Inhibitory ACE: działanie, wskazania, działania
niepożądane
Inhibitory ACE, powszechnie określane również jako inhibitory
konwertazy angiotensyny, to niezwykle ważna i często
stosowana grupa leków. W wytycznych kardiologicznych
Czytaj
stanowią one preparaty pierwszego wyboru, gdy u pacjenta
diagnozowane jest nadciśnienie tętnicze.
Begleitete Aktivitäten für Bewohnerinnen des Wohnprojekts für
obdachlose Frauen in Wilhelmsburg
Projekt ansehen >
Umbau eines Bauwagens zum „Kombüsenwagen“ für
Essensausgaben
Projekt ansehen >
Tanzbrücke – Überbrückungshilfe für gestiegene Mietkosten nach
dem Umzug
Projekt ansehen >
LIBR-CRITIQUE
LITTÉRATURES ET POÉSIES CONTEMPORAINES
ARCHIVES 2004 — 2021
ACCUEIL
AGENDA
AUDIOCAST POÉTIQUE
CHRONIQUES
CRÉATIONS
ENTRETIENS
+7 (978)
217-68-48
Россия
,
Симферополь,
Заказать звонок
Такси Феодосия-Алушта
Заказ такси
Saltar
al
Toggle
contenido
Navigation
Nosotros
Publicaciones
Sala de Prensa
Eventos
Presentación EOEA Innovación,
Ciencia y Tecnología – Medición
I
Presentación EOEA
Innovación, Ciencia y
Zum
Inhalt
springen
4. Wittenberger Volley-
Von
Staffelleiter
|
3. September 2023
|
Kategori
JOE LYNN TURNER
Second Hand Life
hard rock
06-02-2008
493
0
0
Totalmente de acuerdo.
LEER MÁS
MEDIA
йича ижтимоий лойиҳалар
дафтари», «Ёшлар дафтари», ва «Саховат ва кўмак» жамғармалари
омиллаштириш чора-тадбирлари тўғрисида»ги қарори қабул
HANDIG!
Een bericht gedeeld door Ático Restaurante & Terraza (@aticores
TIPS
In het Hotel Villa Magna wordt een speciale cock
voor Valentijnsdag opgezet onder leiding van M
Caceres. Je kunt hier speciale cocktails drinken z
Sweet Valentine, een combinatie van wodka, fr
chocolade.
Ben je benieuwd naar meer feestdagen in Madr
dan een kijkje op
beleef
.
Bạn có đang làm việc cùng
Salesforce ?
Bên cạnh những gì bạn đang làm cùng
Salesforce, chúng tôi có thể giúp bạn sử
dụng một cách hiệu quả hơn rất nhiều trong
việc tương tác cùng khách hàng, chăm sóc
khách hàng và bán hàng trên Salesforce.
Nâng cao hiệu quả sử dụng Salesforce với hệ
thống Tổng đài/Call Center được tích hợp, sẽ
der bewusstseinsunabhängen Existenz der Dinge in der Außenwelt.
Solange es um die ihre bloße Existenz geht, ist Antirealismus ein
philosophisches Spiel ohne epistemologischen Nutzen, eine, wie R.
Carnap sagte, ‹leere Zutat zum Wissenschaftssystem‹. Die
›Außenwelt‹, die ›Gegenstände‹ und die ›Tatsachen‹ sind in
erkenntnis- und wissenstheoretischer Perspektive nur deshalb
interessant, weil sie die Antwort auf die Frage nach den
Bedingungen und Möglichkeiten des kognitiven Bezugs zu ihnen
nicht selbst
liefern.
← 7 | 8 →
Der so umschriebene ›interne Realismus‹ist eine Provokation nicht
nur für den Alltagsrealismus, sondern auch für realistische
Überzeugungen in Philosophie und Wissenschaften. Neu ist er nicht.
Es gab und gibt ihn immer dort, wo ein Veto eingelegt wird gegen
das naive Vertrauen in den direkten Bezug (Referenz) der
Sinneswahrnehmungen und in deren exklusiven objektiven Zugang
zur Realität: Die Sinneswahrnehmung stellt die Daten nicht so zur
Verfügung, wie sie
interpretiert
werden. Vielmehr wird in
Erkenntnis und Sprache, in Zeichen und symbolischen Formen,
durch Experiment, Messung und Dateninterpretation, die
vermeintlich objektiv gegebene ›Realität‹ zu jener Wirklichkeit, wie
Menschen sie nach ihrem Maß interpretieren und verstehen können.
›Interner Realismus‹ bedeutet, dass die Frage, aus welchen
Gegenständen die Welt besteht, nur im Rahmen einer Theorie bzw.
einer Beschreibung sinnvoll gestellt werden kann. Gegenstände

☆ ☆ ☆ ☆ ☆

● **YOUR INSTRUCTIONS**:
Show each line from the listing above that includes the word "Salesforce".

● **OUTPUT OF THE EXERCISE**:
Salesforce ?
Salesforce, chúng tôi có thể giúp bạn sử
khách hàng và bán hàng trên Salesforce.
Nâng cao hiệu quả sử dụng Salesforce với hệ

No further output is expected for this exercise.